HALLOWEEN ENDS is a controversial (but fantastic) finale to Michael Myers' saga

by Charles Gerian

“Am I in control, or do the elements control me? Life or death. Suicide or cherry blossoms.”

HALLOWEEN ENDS, the finale of David Gordon Green’s relaunched Halloween trilogy that began in 2018 as a direct sequel to the 1978 original John Carpenter HALLOWEEN film, released in theaters and streaming on Universal’s Peacock app this past month and has been met with the same divisive reviews that have plagued Green’s trilogy since the 2018 start.

Those going in to see Michael Myers’ latest killing rampage might go home disappointed when they find out that HALLOWEEN ENDS is a neon-drenched love story about change and the nature of evil instead of a “babysitters-by-the-minute” slasher of old.

And, I might add, it is a much better film for it.

ENDS begins in Haddonfield, Illinois with a young man named Corey Cunningham (Rohan Campbell) on Halloween night a year after Michael’s 2018 rampage from HALLOWEEN and HALLOWEEN KILLS, babysitting a young boy.

After a prank by boy goes horribly wrong and he falls from the stairs, breaking his spine, Corey is blamed by the parents and turned into a pariah and dashing his hopes and dreams of a normal life despite being cleared of any wrong-doing.

In 2022, Corey meets Laurie Strode (Jaime Lee-Curtis) who saves him from a group of bullies and takes him to the hospital where Corey meets Laurie’s granddaughter Allyson (Andi Matichak).

Laurie, still reeling from the death of her daughter and son-in-law from HALLOWEEN KILLS at the hands of Myers, is attempting to write a book about her life, dealing with the town blaming her for Michael’s rampage, and her budding romance with Deputy Hawkins (a loveable Will Patton).

Laurie has learned to live with the fact Michael seemed to have escaped once and for all, and with no sign of him in 4 years thinks it is time to move on.

However, at a Halloween party at a local bar, Corey is accosted by the mother of the child he was babysitting. Running away from the party and from Allyson, Corey is once again assaulted by a group of teens who chase him into a sewer system where he comes face-to-mask with a reclusive Michael.

Enraged by how he is treated by the townspeople, his mother, and feeding off of Allyson’s own desire to “burn” Haddonfield to the ground and leave, Corey is “adopted” by a weathered and beaten Michael and lures Allyson’s belligerent ex-boyfriend into the sewers, marking the start of Corey’s metamorphosis, his partnership with Michael, and setting them all on a collision course of finality towards the one woman who started it all: Laurie.

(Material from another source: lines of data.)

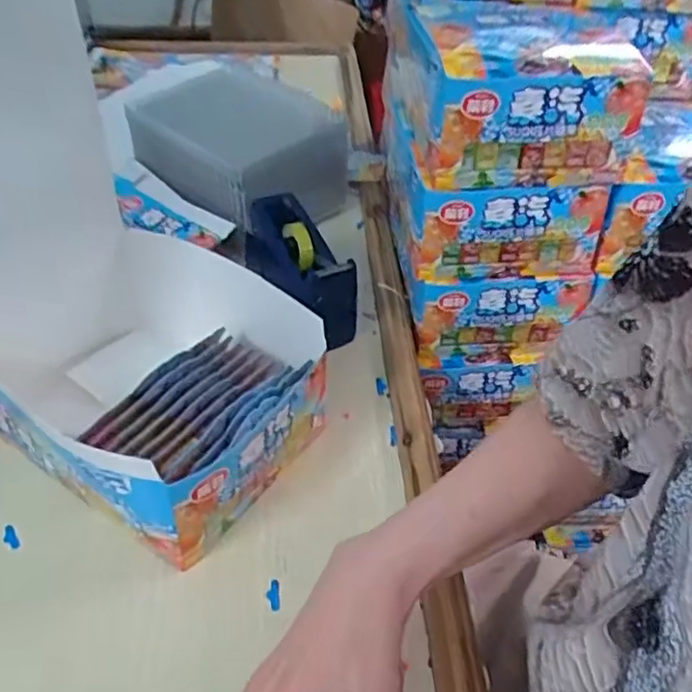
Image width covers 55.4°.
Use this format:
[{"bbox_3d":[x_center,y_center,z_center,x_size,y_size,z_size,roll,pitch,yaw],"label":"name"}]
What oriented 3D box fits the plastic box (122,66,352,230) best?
[{"bbox_3d":[-0.105,-0.217,0.736,0.184,0.099,0.192,-31,52,-32],"label":"plastic box"}]

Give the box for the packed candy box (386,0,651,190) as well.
[{"bbox_3d":[0.139,-0.221,0.562,0.169,0.096,0.197,-2,42,-6],"label":"packed candy box"}]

ENDS is a film about reconciling with the past, and what your circumstances turn you into.

In the 2018 HALLOWEEN, Laurie is an alcoholic recluse who lives armed to the teeth in a fortress home, ready for the day Michael Myers returns to finish what he started in 1978. She has pushed away her family and lives a life of isolation, anger, and misery.

In the sequel, HALLOWEEN KILLS, Laurie warns that Michael is not “flesh and blood” but evil transcended. That he curses and infects people, places, with his horror.

In HALLOWEEN ENDS, Laurie is somewhat back to living a normal life, but she is reminded constantly of what “she caused”, inadvertently, but simply just surviving the initial 1978 babysitter killings. Outside a grocery store, she is approached by the daughter of a woman whose throat was slit and husband was killed in HALLOWEEN KILLS, and has a breakdown in her car.

Michael is a curse, a sickness of evil, and Laurie’s greatest sin was surviving. We have obviously dealt with her survivor’s guilt in the 2018 film and HALLOWEEN KILLS, but now we deal with her granddaughter Allyson and the controversial character of Corey, who is the opposite of Laurie.

Whereas Laurie pulled herself out of the darkness of Michael, Corey let himself succumb to it, be infected and driven mad by it.

Corey is the main character, essentially, which is a bold move given that this is the “finale” of the Laurie Strode story of 30 years.

We are drawn into Corey’s romance with Allyson, shot much like an indie film fever dream. Synth music bumping over night-time motorcycle rides, rooftop talks against neon signs. The chemistry between Campbell’s Corey and Matichak’s Allyson is heart-warming, but overshadowed by the dread of what is happening to him.

The final confrontation between Michael and Laurie, which of course everyone wants to see, is actually made better thanks to the time spent with Corey and Allyson, and the drama between Allyson and grandma Laurie.

For the slash fanatics, ENDS isn’t completely devoid of bloodshed. There’s a fantastically nasty slaughter at a junkyard, and more disgusting kills as Corey and Michael go on their rampage.

And, of course, the Laurie and Michael showdown is well worth the wait. It is emotional, intense, and very much “final”. While the outcome is predictable, the feeling of accomplishment and worth on behalf of the victor feels very deserved given everything.

HALLOWEEN ENDS is now streaming on Peacock and still playing in theaters.